Exercise 1:
Using the Castle Game Engine announcement below, decide whether each statement agrees with it. Answer yes or no for each, and quote the words that decide it. (a) Image-based lighting with the EnvironmentLight node already works. (b) The examples sit in the pbr/ subdirectory of the x3d-tests repository. (c) The UnlitMaterial node is described as very useful for 2D games.
Exercise 2:
Extend the Castle Game Engine announcement below, starting after its last sentence.
══ Exercise text ══
I’m proud to officially announce the first results of this work, including implementation of many new rendering features in Castle Game Engine!

The initial documentation is summarized on this page – “X3D version 4: New features of materials, lights and textures”. With time, more documentation will appear in CGE, and of course X3D v4 specification will also eventually be available as a definite reference of this. The examples are in my x3d-tests repository, in pbr/ subdirectory.

New features:

  • Physically-based rendering (PBR) using the new PhysicalMaterial node.

  • Ability to render glTF models with physical materials. Test it by opening any glTF 2.0 sample model with any engine tool. You can e.g. try view3dscene from snapshots.

  • Much enhanced classic (Phong) lighting model thanks to the enhanced Material node with lots of new fields for textures (emissiveTexture, normalTexture, specularShininessTexture, ambientTexture),

  • More natural “unlit” rendering using the new UnlitMaterial node (very useful for 2D games, and better than previous approach of “Material with only emissiveColor non-zero”, see Why is UnlitMaterial useful for the detailed reasoning),

  • Image-based lighting using EnvironmentLight node. This is in-progress now (not yet working).
═══
══ Recorded data ══
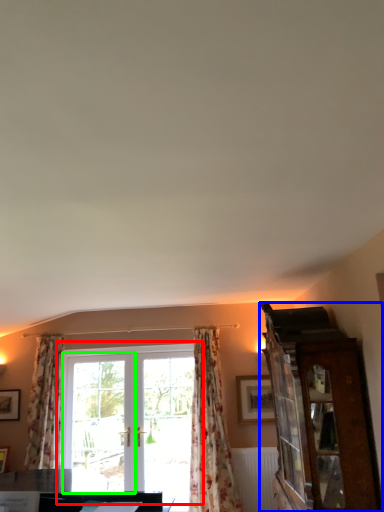
Question: Which object is the farthest from window (highlighted by a red box)? Choose among these: cabinetry (highlighted by a blue box) or screen door (highlighted by a green box).

Choices:
 (A) cabinetry
 (B) screen door

Answer: (A)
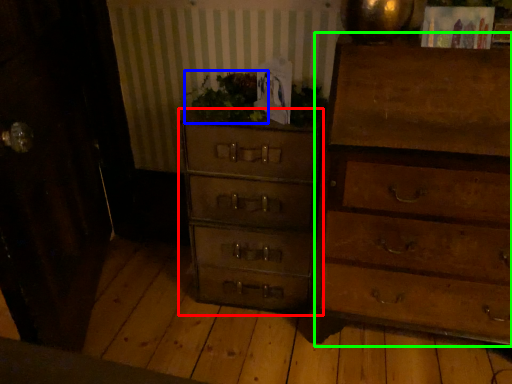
═══
Written response 1:
(a) No: "This is in-progress now (not yet working)."
(b) Yes: "The examples are in my x3d-tests repository, in pbr/ subdirectory."
(c) Yes: "very useful for 2D games"

Written response 2:
All of this is implemented in CGE. We get latest X3D features in this area, while also becoming a reference implementation of these X3D concepts.

Backward compatibility

This change also pushed many fixes to the existing lighting shaders, to be pretty and 100% correct (in regards to both X3D 3 and X3D 4). This means:

  • SeparateDiffuseTexture is now always “on”. This means that X3D Appearance.texture multiplies only diffuse factor (in Phong shading). So the emissiveColor or specularColor are not affected by the Appearance.texture.

    This was always (in all X3D versions, past and future) required.

    Note that Gouraud shading continues to work as before, because in Gouraud shading there’s technically no other choice: Appearance.texture must multiply everything (the whole result of lighting calculation).

  • Using Material with only emissiveColor non-zero behaves now 100% correctly, following X3D equations.

    Previous it was not only an “optimized case of Material”, it also changed the behavior: Appearance.texture was multiplied with emissiveColor (as opposed to multiplying it by diffuseColor). Even when SeparateDiffuseTexture was true, even when Phong shading was used.

    It’s no longer the case.

    Bottom line:

    1. Appearance.texture now always multiplies diffuse factor of the Material, if possible (IOW in Phong shading). Only in Gouraud shading it behaves differently (as then it has to multiply everything).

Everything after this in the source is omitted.